SALT Deduction Cap Workarounds: A Complex and Still-Changing Picture

Since the 2017 Tax Cuts and Jobs Act (TCJA) put a limit on itemized deductions for state and local taxes (SALT), states with relatively high tax rates have been looking for ways to work around the limit. One widely used approach can lessen the impact of the SALT deduction cap for some taxpayers, but it also creates complications for businesses.

Residents in high-tax states are not the only taxpayers affected by this issue. Businesses that generate revenue or have other interests in those states are also subject to their tax laws, even if they and their owners are based elsewhere. Complying with multiple jurisdictions’ tax regulations is inherently complicated. Determining whether to make the necessary elections to work around the SALT deduction cap only adds to the complexity.

How We Got Here

Traditionally, individual taxpayers could deduct state and local taxes from their taxable income on federal returns with few limitations. But the TCJA capped those deductions at $10,000 for a joint return, and the IRS subsequently disallowed most of the ideas proposed by state legislatures to ease the limitation.

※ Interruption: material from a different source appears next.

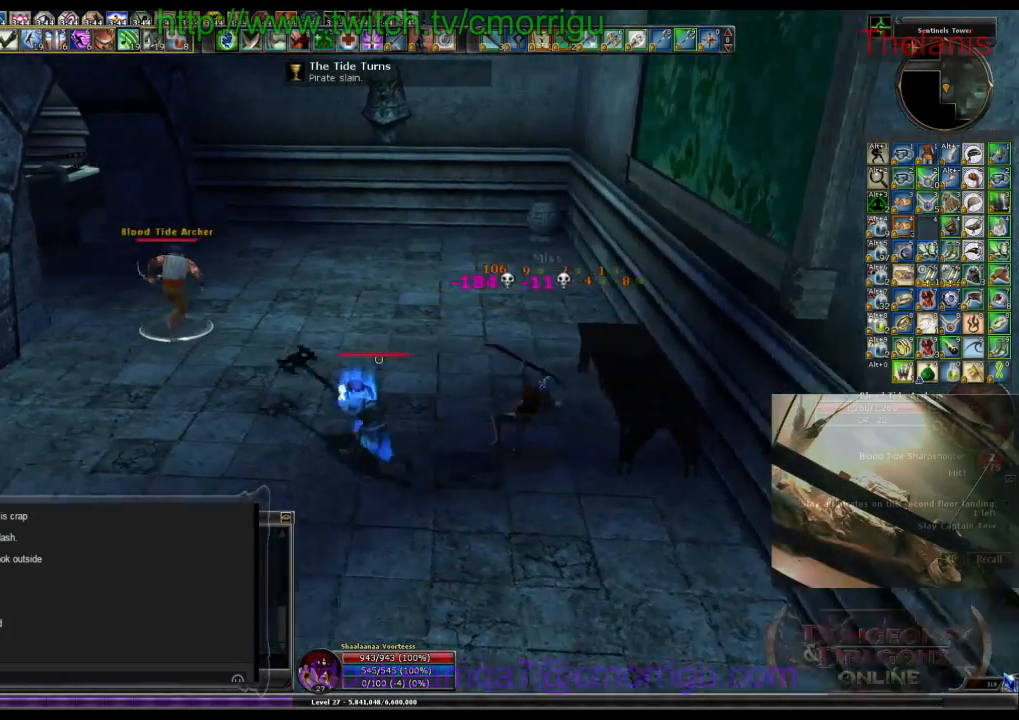
{"keys": ["a", "w"], "events": []}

One approach that passed IRS scrutiny was a workaround known as an elective pass-through entity (PTE) tax. In most states, pass-through entities—such as partnerships, limited partnerships, S corporations, and LLCs—do not pay income taxes directly. Instead, they pass their income through to partners or shareholders, who pay the taxes on their personal returns. A PTE tax changes that.

With an elective PTE tax, an entity may choose to pay state income taxes directly and then deduct that payment on its federal return as an “ordinary and necessary” business expense—without regard to the $10,000 limit—thus lowering the taxable income that is passed through to the owners. That’s because IRS Notice 2020-75 specifically exempted elective PTE taxes from the SALT deduction cap.

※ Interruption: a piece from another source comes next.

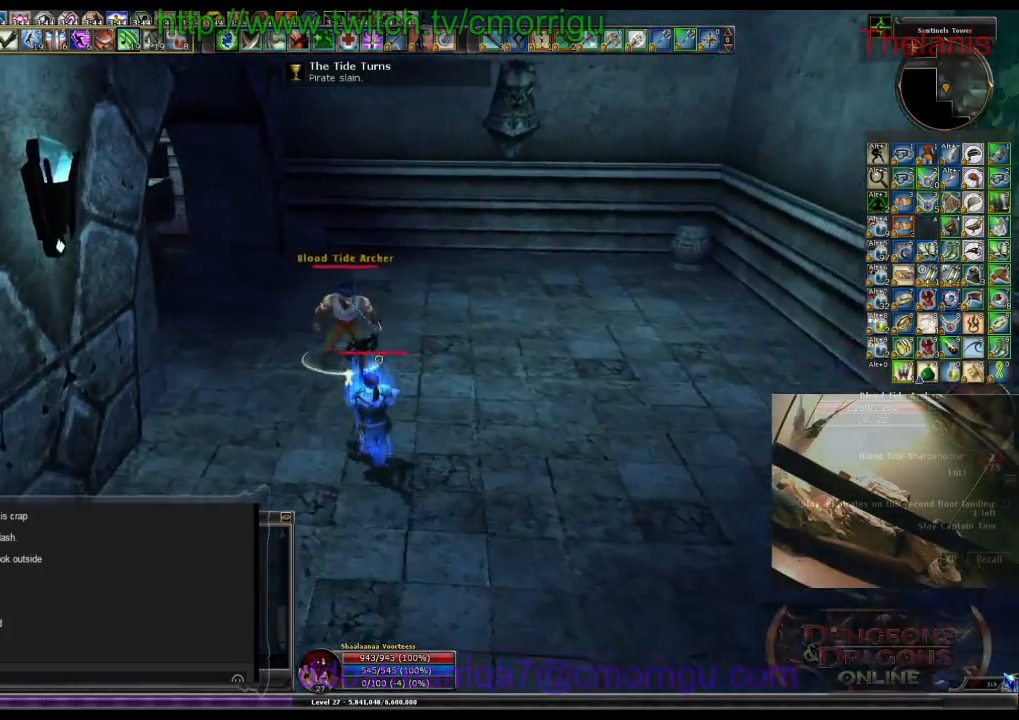
{"keys": [], "events": [[67, "a", "up"], [134, "1", "down"], [300, "1", "up"], [400, "w", "up"]]}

Note, however, that this exemption applies only to state or local taxes on individuals’ pass-through income. Their property taxes, motor vehicle taxes, and taxes withheld on W-2 wages are still subject to the $10,000 itemized deduction limit. In addition, the PTE election is available only to multi-owner entities taxed as partnerships or S corporations. Sole proprietors and single-member LLCs don’t qualify.

So far, 30 states have enacted some form of elective PTE tax, and several more are considering it. Unfortunately, every one of those states has its own version, resulting in a bewildering array of provisions that greatly complicate business owners’ decisions about how and when—or even whether—to make the election.

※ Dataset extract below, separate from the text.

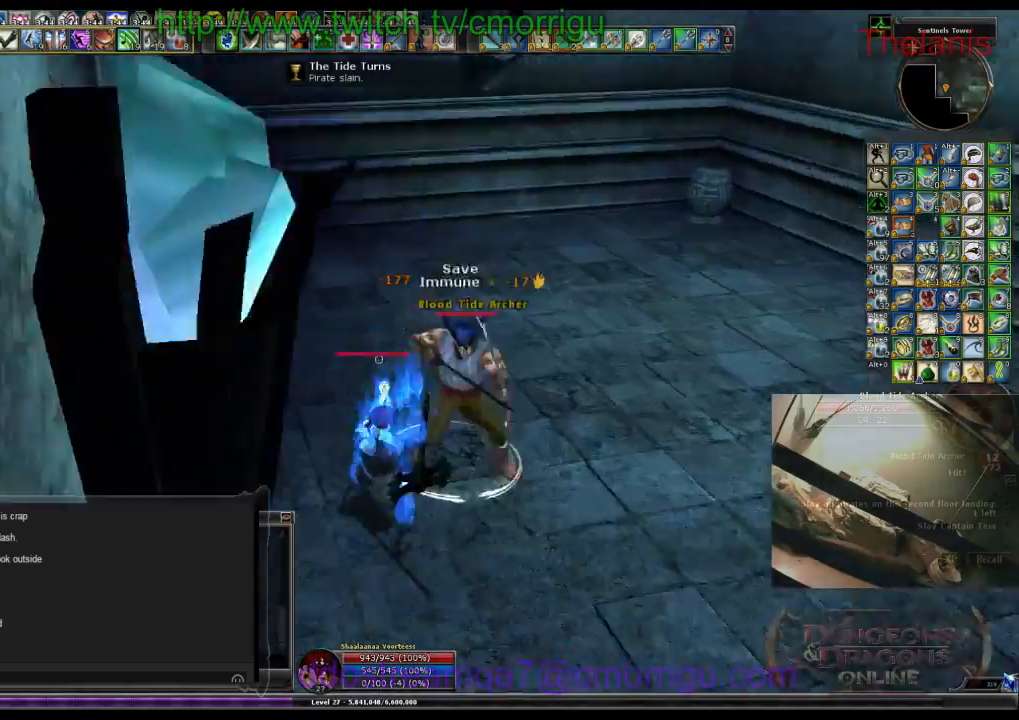
{"keys": [], "events": [[100, "2", "down"], [234, "2", "up"]]}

Variations, Variables, and Details

Here are some—but by no means all—of the variables that businesses must consider when analyzing a PTE tax election:

  • Who decides? In some states, the decision to opt for an elective PTE tax is made at the entity level and all partners or shareholders are bound by the decision. In others, the individual owners choose for themselves. And in Connecticut, the PTE tax is not elective at all but is mandatory for all eligible entities.
  • Credit or exclusion? Most states that allow a PTE tax election give owners a credit on their state income tax returns to reflect the tax already paid by the entity. But in some states, taxpayers exclude their share of the PTE’s income from their personal state returns, so no credit is needed.
  • Allocating taxes among entity owners. In states where individual owners get to make the election, the entity must find a way to allocate the PTE tax and its offsetting credit among various owners—without creating separate shareholder classes or violating partnership agreements.
  • Tax rate. In some states, the income tax rate for elective PTEs is equivalent to the highest individual tax rate. Other states set lower rates for PTEs, while still others use graduated rates.
  • Payments and deadlines. In some states, an entity simply elects to pay the PTE tax on its annual tax return. In others, it must file an election earlier and make estimated payments during the year.
  • Revocability and expiration. In some states, the PTE tax election is permanent and irrevocable. In others, the election is made annually. In many states—but not all—the election will expire if the SALT cap sunsets as scheduled after 2025.
  • Resident and nonresident owners. PTEs with multi-state operations and owners residing in several states face numerous complications including variations in filing, reporting, and withholding requirements. The pros and cons of the election also vary, depending on the owners’ residencies.
  • Impact on other taxes. Because the PTE tax changes taxable income, electing to participate can affect other federal income tax provisions such as the Section 199A qualified business income deduction.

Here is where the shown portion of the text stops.